__DATA FOR THIS EXERCISE__.
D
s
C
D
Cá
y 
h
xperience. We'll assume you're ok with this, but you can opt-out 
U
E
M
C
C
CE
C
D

==

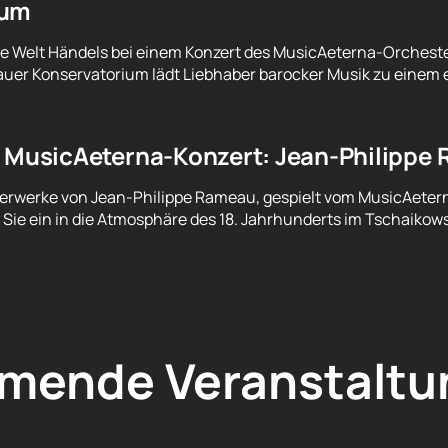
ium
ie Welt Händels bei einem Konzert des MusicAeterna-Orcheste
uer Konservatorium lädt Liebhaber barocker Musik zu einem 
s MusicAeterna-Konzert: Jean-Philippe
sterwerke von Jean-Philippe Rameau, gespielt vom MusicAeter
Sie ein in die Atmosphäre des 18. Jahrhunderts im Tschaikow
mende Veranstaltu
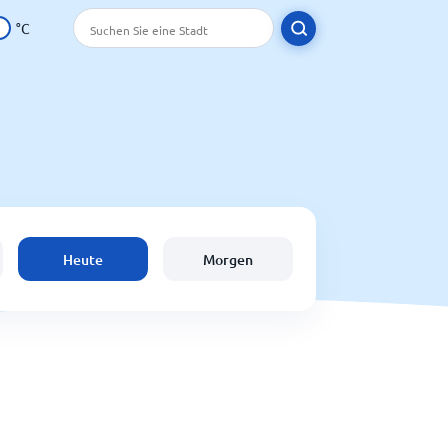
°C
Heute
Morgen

__AIM OF THE EXERCISE__.
Please pick out every line of the rows that contains the string "Konzert", and copy each one. Case counts.

__SOLUTION TO THE PROBLEM__.
ie Welt Händels bei einem Konzert des MusicAeterna-Orcheste
s MusicAeterna-Konzert: Jean-Philippe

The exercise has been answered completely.